#### Your goal:
Among the entries below, count the lines that contain the word "inputs". Write down only the total.

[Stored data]
--------------------
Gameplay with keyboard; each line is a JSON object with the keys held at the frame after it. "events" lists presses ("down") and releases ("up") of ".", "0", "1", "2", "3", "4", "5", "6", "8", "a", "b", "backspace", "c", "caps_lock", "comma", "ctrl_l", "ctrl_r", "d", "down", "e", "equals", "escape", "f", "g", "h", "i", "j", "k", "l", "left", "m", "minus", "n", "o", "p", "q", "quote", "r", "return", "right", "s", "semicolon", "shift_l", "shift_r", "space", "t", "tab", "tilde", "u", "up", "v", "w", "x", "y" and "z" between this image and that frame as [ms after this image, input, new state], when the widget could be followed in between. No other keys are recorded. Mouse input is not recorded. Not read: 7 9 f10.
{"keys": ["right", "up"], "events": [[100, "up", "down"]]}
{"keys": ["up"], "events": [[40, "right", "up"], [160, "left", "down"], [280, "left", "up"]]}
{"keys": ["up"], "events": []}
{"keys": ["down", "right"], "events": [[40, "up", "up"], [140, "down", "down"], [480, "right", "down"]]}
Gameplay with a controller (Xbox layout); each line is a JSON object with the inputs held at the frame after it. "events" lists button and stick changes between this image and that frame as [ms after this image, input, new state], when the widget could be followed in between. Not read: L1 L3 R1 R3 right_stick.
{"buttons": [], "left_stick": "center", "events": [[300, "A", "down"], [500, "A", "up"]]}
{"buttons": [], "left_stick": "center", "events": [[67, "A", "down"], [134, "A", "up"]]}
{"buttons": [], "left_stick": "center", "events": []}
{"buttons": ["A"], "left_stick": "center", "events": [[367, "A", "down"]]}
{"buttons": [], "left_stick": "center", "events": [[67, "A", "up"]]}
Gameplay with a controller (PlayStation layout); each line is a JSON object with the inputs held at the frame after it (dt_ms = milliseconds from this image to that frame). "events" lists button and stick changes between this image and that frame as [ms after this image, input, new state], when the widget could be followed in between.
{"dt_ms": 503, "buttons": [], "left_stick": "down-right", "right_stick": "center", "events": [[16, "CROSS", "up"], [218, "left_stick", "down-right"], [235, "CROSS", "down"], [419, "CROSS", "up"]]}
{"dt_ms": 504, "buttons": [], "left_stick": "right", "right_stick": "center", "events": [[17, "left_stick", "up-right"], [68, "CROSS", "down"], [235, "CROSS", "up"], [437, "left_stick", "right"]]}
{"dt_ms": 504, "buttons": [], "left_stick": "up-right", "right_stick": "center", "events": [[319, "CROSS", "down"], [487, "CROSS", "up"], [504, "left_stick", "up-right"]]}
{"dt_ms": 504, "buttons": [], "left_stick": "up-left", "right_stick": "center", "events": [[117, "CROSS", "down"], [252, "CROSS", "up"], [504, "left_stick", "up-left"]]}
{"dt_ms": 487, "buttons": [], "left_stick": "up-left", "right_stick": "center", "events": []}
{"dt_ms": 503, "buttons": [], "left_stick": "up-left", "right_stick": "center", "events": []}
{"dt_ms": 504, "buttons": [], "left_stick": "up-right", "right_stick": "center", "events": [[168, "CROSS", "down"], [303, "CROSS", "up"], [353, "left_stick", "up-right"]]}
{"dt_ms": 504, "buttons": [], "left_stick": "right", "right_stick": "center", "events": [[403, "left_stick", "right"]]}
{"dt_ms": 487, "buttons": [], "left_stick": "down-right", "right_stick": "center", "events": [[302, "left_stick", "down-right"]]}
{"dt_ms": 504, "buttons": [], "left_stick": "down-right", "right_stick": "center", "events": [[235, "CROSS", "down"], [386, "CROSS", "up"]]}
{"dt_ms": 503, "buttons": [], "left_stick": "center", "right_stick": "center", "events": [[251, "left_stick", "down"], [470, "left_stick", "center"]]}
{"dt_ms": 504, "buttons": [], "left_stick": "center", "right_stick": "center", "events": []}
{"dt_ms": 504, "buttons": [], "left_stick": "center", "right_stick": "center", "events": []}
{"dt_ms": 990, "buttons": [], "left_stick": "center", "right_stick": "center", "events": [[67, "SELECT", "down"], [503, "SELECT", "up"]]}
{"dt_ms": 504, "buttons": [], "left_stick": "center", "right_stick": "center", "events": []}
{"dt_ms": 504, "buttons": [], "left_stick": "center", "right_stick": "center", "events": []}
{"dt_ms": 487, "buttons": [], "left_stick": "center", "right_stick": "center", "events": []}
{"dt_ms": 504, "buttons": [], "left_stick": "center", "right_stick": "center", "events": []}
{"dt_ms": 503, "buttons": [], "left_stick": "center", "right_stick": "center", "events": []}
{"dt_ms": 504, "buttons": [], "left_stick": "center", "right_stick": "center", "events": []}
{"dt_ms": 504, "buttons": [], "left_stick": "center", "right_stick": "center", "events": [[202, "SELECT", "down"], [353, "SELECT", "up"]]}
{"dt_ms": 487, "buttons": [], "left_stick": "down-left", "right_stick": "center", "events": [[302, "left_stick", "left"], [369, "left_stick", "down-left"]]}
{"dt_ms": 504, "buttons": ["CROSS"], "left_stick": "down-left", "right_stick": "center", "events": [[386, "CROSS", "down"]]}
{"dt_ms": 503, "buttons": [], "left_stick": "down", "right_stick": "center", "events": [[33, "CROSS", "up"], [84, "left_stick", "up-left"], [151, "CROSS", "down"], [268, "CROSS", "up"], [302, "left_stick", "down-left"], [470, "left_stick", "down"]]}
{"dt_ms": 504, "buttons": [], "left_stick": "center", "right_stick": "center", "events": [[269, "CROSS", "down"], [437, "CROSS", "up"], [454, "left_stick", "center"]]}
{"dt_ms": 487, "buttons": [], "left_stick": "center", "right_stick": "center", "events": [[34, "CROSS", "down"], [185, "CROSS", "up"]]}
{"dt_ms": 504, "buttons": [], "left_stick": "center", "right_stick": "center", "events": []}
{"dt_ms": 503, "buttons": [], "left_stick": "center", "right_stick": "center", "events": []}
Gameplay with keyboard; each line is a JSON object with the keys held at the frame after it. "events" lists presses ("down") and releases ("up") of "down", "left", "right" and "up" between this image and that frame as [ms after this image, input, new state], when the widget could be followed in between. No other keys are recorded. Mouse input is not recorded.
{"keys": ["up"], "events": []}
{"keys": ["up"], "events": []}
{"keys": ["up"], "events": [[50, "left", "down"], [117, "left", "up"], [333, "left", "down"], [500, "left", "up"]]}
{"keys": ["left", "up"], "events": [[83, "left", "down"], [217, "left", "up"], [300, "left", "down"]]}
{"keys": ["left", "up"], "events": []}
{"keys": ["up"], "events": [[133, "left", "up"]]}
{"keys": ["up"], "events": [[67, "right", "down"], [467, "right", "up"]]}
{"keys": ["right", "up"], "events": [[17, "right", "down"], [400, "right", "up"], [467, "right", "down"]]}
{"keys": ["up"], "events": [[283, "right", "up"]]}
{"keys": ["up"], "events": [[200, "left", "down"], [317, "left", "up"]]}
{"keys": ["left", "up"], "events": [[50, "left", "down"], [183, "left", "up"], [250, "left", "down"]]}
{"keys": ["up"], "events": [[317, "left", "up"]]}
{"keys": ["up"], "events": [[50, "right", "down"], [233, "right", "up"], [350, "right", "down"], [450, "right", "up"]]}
--------------------
#### Answer:
2